Keywords: Biomedical engineering, Electrochemistry, Biosensors, Immunoassay, Stress biomarkers, Point of care
Biomedical engineering; Electrochemistry; Biosensors; Immunoassay; Stress biomarkers; Point of care.
1. Introduction
With recent medical requirements and scientific developments, there has been a fast increase in the demand for healthcare and environmental monitoring systems to monitor specific biomarkers [1]. As a result, there is a need for the construction of a miniaturized, portable, automated and disposable to easily monitor a range of biochemical markers, such as point -of -care (POC) system, which can deliver a valuable health and environment informatics [2, 3]. In this work, a protocol was developed using lock and key mechanism that is related to antibody and antigen interaction due to the high sensitivity, selectivity and reproducibility provided from these immunosensors using electrochemical as the detection signal [4, 5]. In general, electrochemical method capital cost of batch fabrication is low, and owns the ability for miniaturization without loss of performance has elevated this method up to speed with diverse immunosensing to construct biosensors [6], consisting of a bioreceptor such as antibodies that employs the specific recognition to an antigen to measure the concentration or the presence of an analyte [7, 8] and a measurement transducers (i.e. electrochemical techniques) [9].
The focal point of this research focuses on the detection and measurement of Glucocorticoids (GCs) including cortisol and cortisone as an indication of stress using electrochemical immunoassay. This could be attributed to the fact that cortisol and cortisone hormones are considered as the most potent biomarker for stress in humans and receive the most attention in clinical and scientific research [10, 11].
Stress is defined as homeostasis state alteration due to extrinsic and intrinsic events, whether actual or perceived. This threatens is then counteracted by a cascade of physiologic responses to re-establish and maintain homeostasis in an automatic process known as the “fight-or-flight” reaction or the "stress response” [12, 13]. Chronic stress can be fatal to the body by causing stomach ulcers, fertility problems, cardiovascular disease, hypertension and chronic inflammation [14, 15, 16]. Extensive academic proof-of-concept studies have demonstrated the use of electrochemical detection in cortisol and cortisone immunoassay [17, 18, 19, 20, 21, 22, 23, 24, 25, 26, 27, 28, 29, 30]. However, inherited limitation of sensitivity, selectivity figures, and strong acid or perchlorate environment used to enhanced electron transfer [31] incorporated with electrochemical detection has slightly restricted their use [32].

----

[LIST OF TASKS]
A. Summarize the introduction on stress biomarker detection in two sentences.
B. In the introduction on stress biomarker detection, rewrite the passage starting at "The focal point" and ending at "research [10, 11].", replacing "potent" with "reliable".

----

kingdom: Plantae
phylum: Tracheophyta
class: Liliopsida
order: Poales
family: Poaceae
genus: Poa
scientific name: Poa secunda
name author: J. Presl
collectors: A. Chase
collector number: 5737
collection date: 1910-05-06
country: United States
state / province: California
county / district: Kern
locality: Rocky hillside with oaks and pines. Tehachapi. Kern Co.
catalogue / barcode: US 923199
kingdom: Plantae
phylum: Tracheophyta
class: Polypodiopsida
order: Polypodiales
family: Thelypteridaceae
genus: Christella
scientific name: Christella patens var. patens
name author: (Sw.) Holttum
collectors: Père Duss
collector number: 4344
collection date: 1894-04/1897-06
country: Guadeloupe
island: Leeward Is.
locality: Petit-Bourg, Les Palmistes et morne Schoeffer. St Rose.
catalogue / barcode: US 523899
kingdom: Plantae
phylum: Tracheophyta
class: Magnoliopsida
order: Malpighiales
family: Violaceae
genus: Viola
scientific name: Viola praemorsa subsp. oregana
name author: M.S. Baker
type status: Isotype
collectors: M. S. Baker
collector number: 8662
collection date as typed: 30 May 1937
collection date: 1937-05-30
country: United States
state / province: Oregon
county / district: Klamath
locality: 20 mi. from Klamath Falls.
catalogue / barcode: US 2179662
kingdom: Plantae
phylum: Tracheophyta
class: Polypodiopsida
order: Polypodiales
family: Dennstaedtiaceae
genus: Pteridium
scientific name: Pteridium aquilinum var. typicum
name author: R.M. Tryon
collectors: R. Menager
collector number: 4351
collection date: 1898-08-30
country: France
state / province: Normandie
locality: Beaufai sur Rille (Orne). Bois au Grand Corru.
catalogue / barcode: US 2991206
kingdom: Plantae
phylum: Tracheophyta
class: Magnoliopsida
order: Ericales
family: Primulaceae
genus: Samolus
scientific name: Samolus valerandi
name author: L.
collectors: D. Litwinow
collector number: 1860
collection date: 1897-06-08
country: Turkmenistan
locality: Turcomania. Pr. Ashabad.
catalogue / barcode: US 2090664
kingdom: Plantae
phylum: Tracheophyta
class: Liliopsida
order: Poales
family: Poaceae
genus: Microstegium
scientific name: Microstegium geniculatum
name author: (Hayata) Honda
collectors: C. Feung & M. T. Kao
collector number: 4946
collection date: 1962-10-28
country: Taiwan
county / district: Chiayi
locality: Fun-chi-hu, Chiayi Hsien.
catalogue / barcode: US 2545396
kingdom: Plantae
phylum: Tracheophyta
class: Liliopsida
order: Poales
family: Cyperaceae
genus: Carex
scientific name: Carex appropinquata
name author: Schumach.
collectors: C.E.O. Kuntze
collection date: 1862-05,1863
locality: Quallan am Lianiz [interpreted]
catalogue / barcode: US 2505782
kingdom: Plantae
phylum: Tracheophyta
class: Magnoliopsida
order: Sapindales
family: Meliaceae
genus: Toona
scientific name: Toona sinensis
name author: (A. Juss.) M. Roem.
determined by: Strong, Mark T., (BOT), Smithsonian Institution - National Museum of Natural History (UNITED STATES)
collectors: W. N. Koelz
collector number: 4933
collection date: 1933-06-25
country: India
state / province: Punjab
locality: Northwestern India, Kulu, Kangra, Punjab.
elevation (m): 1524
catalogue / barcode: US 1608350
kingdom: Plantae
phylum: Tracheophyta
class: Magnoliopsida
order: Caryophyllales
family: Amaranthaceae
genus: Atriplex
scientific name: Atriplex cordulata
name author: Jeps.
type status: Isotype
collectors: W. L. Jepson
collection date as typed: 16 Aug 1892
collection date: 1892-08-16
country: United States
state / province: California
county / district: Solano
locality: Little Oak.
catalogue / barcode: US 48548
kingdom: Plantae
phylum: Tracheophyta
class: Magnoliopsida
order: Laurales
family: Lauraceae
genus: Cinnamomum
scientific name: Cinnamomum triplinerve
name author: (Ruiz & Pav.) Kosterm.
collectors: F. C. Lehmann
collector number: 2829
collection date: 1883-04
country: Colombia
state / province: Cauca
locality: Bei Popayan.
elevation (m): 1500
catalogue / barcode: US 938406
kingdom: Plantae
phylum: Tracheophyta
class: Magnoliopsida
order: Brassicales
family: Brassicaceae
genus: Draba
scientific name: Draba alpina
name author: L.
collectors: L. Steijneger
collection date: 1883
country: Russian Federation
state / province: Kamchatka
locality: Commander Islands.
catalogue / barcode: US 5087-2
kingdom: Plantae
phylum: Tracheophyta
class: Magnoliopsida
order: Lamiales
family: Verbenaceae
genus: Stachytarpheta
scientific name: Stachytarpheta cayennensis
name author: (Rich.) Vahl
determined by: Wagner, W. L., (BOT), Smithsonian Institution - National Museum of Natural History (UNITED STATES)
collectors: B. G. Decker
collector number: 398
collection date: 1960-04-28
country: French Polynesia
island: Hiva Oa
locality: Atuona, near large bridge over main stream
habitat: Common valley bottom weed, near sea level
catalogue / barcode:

----

[RESULTS FOR THE EXERCISE]
A. Demand for portable, disposable point-of-care systems to monitor biomarkers has grown, and this work developed a protocol based on antibody–antigen interaction with electrochemical detection, a method with low batch fabrication cost that can be miniaturized without loss of performance. The research focuses on measuring the stress indicators cortisol and cortisone, since chronic stress can cause serious disease, though electrochemical detection has been somewhat restricted by limits in sensitivity and selectivity and by the strong acid or perchlorate environments it uses.

B.
The focal point of this research focuses on the detection and measurement of Glucocorticoids (GCs) including cortisol and cortisone as an indication of stress using electrochemical immunoassay. This could be attributed to the fact that cortisol and cortisone hormones are considered as the most reliable biomarker for stress in humans and receive the most attention in clinical and scientific research [10, 11].